# START OF Task data
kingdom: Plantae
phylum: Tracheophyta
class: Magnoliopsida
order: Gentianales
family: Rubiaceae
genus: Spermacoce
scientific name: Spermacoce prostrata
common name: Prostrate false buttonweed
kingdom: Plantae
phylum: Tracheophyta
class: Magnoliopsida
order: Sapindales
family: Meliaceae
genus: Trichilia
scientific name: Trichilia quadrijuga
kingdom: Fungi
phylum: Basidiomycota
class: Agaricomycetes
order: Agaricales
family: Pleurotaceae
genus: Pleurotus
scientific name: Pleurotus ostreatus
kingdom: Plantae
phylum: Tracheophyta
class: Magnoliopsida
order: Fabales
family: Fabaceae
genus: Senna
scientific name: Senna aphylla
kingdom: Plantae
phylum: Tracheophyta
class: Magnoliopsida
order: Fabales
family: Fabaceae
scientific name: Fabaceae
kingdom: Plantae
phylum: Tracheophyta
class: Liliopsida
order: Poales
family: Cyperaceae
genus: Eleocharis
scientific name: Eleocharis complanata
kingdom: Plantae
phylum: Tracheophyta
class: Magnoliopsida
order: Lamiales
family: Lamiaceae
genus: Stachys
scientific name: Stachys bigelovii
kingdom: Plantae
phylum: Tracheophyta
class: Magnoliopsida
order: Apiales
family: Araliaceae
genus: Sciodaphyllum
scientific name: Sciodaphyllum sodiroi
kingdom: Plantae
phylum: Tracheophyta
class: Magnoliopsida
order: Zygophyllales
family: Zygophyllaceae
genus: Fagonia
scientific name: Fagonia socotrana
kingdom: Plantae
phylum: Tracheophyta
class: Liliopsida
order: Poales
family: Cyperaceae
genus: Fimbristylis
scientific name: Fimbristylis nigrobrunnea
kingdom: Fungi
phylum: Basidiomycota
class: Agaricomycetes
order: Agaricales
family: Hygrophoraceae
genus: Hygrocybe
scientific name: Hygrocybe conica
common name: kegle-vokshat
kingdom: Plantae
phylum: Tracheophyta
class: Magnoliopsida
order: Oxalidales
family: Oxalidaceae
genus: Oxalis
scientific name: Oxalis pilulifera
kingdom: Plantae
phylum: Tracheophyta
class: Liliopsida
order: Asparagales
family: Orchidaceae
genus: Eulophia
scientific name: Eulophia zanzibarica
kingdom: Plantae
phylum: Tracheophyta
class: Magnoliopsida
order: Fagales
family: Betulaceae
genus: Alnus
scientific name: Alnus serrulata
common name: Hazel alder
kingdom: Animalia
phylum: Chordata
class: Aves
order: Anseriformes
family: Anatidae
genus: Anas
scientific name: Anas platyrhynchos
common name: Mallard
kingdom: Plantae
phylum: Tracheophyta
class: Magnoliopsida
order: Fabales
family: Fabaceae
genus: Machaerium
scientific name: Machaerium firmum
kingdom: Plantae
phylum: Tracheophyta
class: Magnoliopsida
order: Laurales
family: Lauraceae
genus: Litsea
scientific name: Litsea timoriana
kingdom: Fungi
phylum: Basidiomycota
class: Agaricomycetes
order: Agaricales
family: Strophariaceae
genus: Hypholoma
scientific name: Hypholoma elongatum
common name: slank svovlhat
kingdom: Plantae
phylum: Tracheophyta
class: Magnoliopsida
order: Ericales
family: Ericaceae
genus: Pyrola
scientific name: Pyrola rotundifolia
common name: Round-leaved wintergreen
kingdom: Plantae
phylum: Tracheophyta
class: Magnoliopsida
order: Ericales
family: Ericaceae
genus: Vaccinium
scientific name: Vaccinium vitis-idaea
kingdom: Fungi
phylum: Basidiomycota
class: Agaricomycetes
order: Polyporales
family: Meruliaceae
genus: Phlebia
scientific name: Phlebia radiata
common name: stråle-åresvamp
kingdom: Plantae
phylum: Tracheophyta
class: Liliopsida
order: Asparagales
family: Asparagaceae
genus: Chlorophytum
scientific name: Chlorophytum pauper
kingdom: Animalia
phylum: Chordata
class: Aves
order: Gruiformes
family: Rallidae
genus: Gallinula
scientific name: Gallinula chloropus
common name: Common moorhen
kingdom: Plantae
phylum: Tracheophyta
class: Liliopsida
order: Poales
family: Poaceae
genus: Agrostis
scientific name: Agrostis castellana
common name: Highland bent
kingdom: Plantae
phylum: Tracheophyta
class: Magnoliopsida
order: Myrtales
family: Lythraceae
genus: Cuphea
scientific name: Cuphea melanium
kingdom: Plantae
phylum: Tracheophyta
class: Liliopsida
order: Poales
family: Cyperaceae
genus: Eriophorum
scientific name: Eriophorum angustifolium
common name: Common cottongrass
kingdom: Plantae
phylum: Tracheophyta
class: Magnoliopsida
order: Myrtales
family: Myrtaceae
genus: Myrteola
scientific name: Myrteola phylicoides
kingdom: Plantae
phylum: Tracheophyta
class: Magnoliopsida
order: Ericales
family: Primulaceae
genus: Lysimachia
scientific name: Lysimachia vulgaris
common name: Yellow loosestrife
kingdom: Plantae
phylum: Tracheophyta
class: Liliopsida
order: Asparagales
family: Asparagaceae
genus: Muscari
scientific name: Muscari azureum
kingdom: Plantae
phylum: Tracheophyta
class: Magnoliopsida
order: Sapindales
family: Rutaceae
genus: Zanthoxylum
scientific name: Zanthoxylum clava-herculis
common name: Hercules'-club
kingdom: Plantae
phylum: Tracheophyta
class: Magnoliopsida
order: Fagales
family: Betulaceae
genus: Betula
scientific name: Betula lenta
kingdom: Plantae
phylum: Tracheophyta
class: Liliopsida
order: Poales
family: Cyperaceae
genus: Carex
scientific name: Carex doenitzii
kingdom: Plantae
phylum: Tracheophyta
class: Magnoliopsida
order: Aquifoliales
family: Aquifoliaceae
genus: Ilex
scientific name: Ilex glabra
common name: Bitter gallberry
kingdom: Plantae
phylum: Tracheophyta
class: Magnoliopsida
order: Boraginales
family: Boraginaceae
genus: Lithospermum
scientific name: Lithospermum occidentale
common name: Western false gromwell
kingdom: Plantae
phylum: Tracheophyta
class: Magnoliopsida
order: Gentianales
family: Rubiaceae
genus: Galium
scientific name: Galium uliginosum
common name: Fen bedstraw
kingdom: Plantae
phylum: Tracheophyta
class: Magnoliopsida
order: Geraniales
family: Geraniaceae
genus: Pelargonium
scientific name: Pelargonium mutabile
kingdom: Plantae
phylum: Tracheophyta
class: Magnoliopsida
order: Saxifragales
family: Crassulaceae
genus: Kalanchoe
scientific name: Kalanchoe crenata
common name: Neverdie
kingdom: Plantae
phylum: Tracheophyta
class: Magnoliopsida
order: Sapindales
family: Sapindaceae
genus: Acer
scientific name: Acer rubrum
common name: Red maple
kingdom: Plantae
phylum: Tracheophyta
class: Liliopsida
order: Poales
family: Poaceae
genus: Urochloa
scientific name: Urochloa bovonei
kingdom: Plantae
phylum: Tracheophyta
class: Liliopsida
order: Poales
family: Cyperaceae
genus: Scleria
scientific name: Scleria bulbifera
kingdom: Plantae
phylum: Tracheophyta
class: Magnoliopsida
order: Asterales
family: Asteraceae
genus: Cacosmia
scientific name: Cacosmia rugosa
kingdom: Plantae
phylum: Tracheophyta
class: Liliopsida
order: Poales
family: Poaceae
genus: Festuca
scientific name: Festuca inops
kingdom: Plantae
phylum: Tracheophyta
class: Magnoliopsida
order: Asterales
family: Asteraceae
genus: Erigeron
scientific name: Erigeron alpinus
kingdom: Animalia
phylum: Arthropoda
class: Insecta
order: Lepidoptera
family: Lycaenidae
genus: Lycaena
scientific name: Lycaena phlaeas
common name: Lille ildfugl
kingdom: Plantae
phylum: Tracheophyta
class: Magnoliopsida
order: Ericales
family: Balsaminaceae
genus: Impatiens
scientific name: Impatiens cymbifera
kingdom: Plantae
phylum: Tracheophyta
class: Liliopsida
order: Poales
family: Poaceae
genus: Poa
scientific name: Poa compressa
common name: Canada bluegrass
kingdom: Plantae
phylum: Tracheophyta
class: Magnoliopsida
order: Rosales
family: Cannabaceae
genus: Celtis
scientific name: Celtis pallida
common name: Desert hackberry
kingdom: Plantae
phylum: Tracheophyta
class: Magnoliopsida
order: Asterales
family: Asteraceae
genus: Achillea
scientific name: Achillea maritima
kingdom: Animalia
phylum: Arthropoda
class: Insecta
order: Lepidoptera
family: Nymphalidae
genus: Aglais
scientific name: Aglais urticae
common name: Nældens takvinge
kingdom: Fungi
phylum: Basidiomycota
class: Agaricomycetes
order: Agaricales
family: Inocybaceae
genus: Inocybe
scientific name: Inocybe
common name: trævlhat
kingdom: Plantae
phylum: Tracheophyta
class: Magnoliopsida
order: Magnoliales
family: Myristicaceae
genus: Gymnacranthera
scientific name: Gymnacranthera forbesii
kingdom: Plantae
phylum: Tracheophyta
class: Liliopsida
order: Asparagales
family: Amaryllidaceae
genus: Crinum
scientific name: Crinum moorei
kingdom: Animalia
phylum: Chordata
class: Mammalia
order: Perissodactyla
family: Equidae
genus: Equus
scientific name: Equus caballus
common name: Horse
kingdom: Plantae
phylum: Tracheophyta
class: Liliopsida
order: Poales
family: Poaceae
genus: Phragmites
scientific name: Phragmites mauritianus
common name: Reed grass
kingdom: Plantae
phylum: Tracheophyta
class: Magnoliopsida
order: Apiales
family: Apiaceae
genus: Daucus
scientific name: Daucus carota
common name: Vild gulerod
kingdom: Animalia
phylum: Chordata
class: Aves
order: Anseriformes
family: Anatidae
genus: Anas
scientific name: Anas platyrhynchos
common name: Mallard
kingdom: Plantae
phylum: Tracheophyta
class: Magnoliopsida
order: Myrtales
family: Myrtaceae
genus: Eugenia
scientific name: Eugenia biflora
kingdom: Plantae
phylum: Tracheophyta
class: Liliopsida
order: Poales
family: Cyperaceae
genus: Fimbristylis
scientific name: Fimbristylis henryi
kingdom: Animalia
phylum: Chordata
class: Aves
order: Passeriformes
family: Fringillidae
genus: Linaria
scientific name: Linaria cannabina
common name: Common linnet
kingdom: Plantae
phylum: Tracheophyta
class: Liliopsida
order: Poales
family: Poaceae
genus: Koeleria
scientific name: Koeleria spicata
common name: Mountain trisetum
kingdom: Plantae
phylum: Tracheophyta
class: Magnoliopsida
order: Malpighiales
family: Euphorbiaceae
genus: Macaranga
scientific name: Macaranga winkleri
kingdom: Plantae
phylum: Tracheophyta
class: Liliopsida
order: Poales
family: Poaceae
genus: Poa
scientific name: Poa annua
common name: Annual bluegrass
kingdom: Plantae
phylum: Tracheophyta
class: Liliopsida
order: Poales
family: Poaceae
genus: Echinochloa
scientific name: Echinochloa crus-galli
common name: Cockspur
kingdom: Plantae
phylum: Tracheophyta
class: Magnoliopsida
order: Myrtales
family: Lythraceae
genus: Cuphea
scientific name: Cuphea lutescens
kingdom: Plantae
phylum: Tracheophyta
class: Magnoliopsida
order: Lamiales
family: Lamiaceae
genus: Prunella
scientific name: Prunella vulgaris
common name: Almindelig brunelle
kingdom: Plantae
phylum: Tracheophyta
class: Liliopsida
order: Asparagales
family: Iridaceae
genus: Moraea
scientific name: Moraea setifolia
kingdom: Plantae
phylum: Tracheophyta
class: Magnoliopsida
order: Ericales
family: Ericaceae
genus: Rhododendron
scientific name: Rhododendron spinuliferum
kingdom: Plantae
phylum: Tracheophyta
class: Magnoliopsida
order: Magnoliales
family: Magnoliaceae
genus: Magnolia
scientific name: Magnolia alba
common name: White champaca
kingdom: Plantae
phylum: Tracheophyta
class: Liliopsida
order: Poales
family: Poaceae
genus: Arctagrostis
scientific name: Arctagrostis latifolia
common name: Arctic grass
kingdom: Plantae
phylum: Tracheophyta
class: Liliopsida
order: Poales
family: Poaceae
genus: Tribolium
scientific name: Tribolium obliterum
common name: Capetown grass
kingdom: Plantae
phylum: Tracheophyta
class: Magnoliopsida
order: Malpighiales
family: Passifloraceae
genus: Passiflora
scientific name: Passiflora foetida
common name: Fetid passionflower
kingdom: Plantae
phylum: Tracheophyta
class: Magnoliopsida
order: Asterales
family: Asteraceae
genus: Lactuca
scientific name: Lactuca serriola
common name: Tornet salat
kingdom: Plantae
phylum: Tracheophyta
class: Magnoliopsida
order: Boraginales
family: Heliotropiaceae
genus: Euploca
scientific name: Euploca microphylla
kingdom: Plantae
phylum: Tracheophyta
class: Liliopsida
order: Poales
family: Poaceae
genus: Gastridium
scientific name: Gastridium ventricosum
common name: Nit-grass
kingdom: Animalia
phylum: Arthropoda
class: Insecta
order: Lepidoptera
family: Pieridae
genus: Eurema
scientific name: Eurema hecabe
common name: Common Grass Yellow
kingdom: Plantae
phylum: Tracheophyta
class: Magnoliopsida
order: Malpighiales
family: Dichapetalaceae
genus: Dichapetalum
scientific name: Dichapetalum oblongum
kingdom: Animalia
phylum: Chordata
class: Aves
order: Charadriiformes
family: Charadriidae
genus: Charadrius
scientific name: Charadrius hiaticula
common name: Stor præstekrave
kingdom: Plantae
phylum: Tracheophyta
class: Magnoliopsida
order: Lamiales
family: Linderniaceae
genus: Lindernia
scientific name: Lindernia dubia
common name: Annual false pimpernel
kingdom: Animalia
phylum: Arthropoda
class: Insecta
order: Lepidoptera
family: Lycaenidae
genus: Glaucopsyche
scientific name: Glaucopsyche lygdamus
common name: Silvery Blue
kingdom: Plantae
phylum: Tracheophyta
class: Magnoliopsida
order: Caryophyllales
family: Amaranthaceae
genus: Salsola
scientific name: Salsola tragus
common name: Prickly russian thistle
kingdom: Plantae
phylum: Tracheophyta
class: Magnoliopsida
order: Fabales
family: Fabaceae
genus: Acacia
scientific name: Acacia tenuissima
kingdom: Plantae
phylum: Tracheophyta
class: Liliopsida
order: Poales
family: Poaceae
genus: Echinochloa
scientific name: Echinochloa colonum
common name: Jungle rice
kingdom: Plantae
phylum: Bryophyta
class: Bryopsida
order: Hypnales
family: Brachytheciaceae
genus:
# END OF Task data
Reproduce the listing lines starting at the line containing "family: Araliaceae" and ending at the line containing "scientific name: Alnus serrulata", with "scientific name" changed to "species" throughout and everything else left unchanged.

family: Araliaceae
genus: Sciodaphyllum
species: Sciodaphyllum sodiroi
kingdom: Plantae
phylum: Tracheophyta
class: Magnoliopsida
order: Zygophyllales
family: Zygophyllaceae
genus: Fagonia
species: Fagonia socotrana
kingdom: Plantae
phylum: Tracheophyta
class: Liliopsida
order: Poales
family: Cyperaceae
genus: Fimbristylis
species: Fimbristylis nigrobrunnea
kingdom: Fungi
phylum: Basidiomycota
class: Agaricomycetes
order: Agaricales
family: Hygrophoraceae
genus: Hygrocybe
species: Hygrocybe conica
common name: kegle-vokshat
kingdom: Plantae
phylum: Tracheophyta
class: Magnoliopsida
order: Oxalidales
family: Oxalidaceae
genus: Oxalis
species: Oxalis pilulifera
kingdom: Plantae
phylum: Tracheophyta
class: Liliopsida
order: Asparagales
family: Orchidaceae
genus: Eulophia
species: Eulophia zanzibarica
kingdom: Plantae
phylum: Tracheophyta
class: Magnoliopsida
order: Fagales
family: Betulaceae
genus: Alnus
species: Alnus serrulata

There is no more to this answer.